La dictadura como tragedia, por Francisco Miró Quesada Rada
La dictadura como tragedia, por Francisco Miró Quesada Rada

Cicerón en su obra “De re publica” sostenía que al tirano hay que matarlo, recomendaba el tiranicidio. Muchos siglos después, en su “Gobierno de los príncipes”, Santo Tomás planteó la rebelión contra el tirano y distinguió dos tipos de tiranía: la leve y la excesiva, diciendo que solo la primera era soportable. Contra la segunda, en cambio, cabía la rebelión porque se trataba de tiranos monstruosos destructores de la libertad y de la vida. Como hombre profundamente creyente, Santo Tomás asumía el determinismo divino afirmando que la tiranía es un castigo de Dios contra los pueblos que pecan contra él.

Desde esta lógica, los peruanos somos y hemos sido unos pecadores a lo largo de nuestra historia republicana, porque hemos tenido en el poder muchas dictaduras.
Lo cierto es que la tiranía causa destrucción, desolación y dolor. También es oprobiosa porque cercena la libertad del individuo hasta convertirlo en un objeto, en una especie de máquina al servicio de los caprichos del tirano, de su total voluntarismo, de una maldad absoluta por destruir todo lo que es diferente, opina diferente y actúa diferente a su sagrada voluntad. Es la dominación absoluta, prolongada y permanente. Como los tiranos odian la libertad del otro, quieren destruir su personalidad.

Decía Herodoto, el famoso historiador griego llamado por algunos el padre de la historia, que el poder es precario. Esta es una verdad a medias porque hay tiranos (como Enrique VIII, Stalin, Castro y Franco, solo para mencionar a unos cuantos) a los que únicamente la guadaña de la muerte les pudo dar el golpe. Sus mecanismos de control absoluto funcionaron, nadie los pudo sacar y los rebeldes fracasaron en su intento.

Estos dictadores son el ‘big brother’ perfecto de tipo orwelliano, la máxima expresión de la paranoia por controlarlo todo, los defensores absolutos del secretismo total, tan poderosos como los dioses del Olimpo.
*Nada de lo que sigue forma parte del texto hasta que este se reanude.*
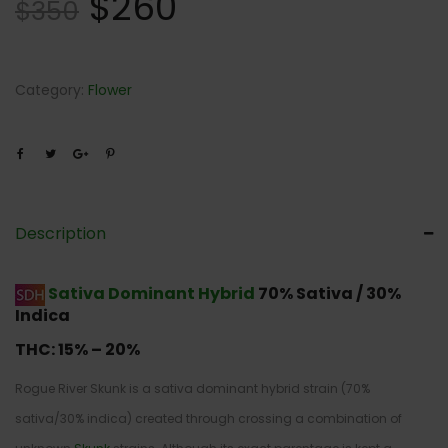
$
260
$
350
Category:
Flower
Description
Sativa Dominant Hybrid
70% Sativa / 30%
Indica
THC:
15% – 20%
Rogue River Skunk is a sativa dominant hybrid strain (70%
sativa/30% indica) created through crossing a combination of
Tienen, desde luego, enemigos, y si no se los inventan para justificar más crímenes. Generan una alienación de obediencia absoluta y han logrado construir lo que Mario Vargas Llosa llamó al referirse al Partido Revolucionario Institucional (PRI) mexicano “la dictadura perfecta”. O, en términos de Octavio Paz, “el ogro filantrópico”. O también lo que el filósofo italiano del socialismo, el Mariátegui de los italianos, Antonio Grams-ci llamaba “el príncipe institucionalizado”. 
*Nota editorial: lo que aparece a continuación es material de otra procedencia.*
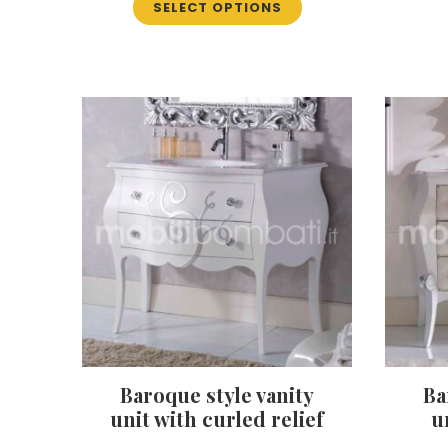
SELECT OPTIONS
product
has
multiple
variants.
The
options
may
be
chosen
on
the
product
page
Baroque style vanity
Ba
unit with curled relief
u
Es aquí donde está la alienación, es a través de la institución, en el partido, con la burocracia que representa los intereses del pueblo, de las masas, del proletariado, de la raza superior. Es en la creación perfecta de dominación y de una maquinaria brutal que te arrasa, ahí está el Estado totalitario, que todavía existe en unos cuantos países, aunque hoy felizmente se encuentre en retirada en la mayoría de casos.

Pero detrás de la institución se esconde un hombre, cuya palabra es la ley, un tirano (con barba o sin barba, no importa) destructor de la libertad, de la igualdad, de la dignidad, que aplasta la democracia y aplasta también al individuo hasta dejarlo como un muerto en vida. Es la tragedia no entendida como forma de liberación, sino como forma de dominación.

Entonces, se produce una paradoja praxiológica porque para alcanzar la igualdad se suprime la libertad, a sabiendas de que al suprimirse la libertad ya no puede haber igualdad, pues ambas conviven en eterno maridaje. Separarlos implica el fin de la dignidad y la continuación del tirano. A pesar de todo lo que nos enseña la historia, a veces algunos aceptan perder la libertad para someterse al tirano que, visto como liberador, es en realidad un destructor del ser.

Dado el caso, aquí en el Perú también se recuerda a los dictadores. El reciente homenaje en el Congreso a Manuel Odría es una prueba de ello. Todavía no podemos superar la cultura del autoritarismo.